[[ Provided data open ]]

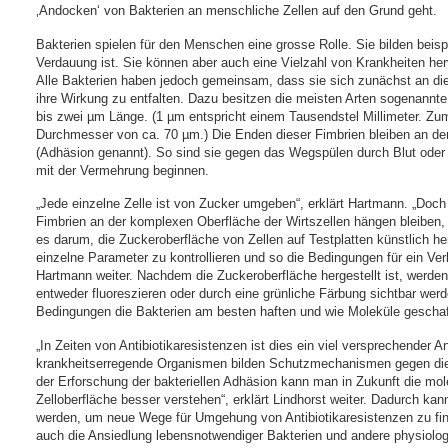
‚Andocken‘ von Bakterien an menschliche Zellen auf den Grund geht.
Bakterien spielen für den Menschen eine grosse Rolle. Sie bilden beisp
Verdauung ist. Sie können aber auch eine Vielzahl von Krankheiten he
Alle Bakterien haben jedoch gemeinsam, dass sie sich zunächst an die
ihre Wirkung zu entfalten. Dazu besitzen die meisten Arten sogenannt
bis zwei µm Länge. (1 µm entspricht einem Tausendstel Millimeter. Zu
Durchmesser von ca. 70 µm.) Die Enden dieser Fimbrien bleiben an de
(Adhäsion genannt). So sind sie gegen das Wegspülen durch Blut oder
mit der Vermehrung beginnen.
„Jede einzelne Zelle ist von Zucker umgeben“, erklärt Hartmann. „Do
Fimbrien an der komplexen Oberfläche der Wirtszellen hängen bleiben, 
es darum, die Zuckeroberfläche von Zellen auf Testplatten künstlich he
einzelne Parameter zu kontrollieren und so die Bedingungen für ein Ve
Hartmann weiter. Nachdem die Zuckeroberfläche hergestellt ist, werden 
entweder fluoreszieren oder durch eine grünliche Färbung sichtbar werde
Bedingungen die Bakterien am besten haften und wie Moleküle geschaffe
„In Zeiten von Antibiotikaresistenzen ist dies ein viel versprechender 
krankheitserregende Organismen bilden Schutzmechanismen gegen die tr
der Erforschung der bakteriellen Adhäsion kann man in Zukunft die mo
Zelloberfläche besser verstehen“, erklärt Lindhorst weiter. Dadurch k
werden, um neue Wege für Umgehung von Antibiotikaresistenzen zu fin
auch die Ansiedlung lebensnotwendiger Bakterien und andere physiolog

[[ Provided data closed ]]

Show every line from the entries that includes the word "Bedingungen".

einzelne Parameter zu kontrollieren und so die Bedingungen für ein Ve
Bedingungen die Bakterien am besten haften und wie Moleküle geschaffe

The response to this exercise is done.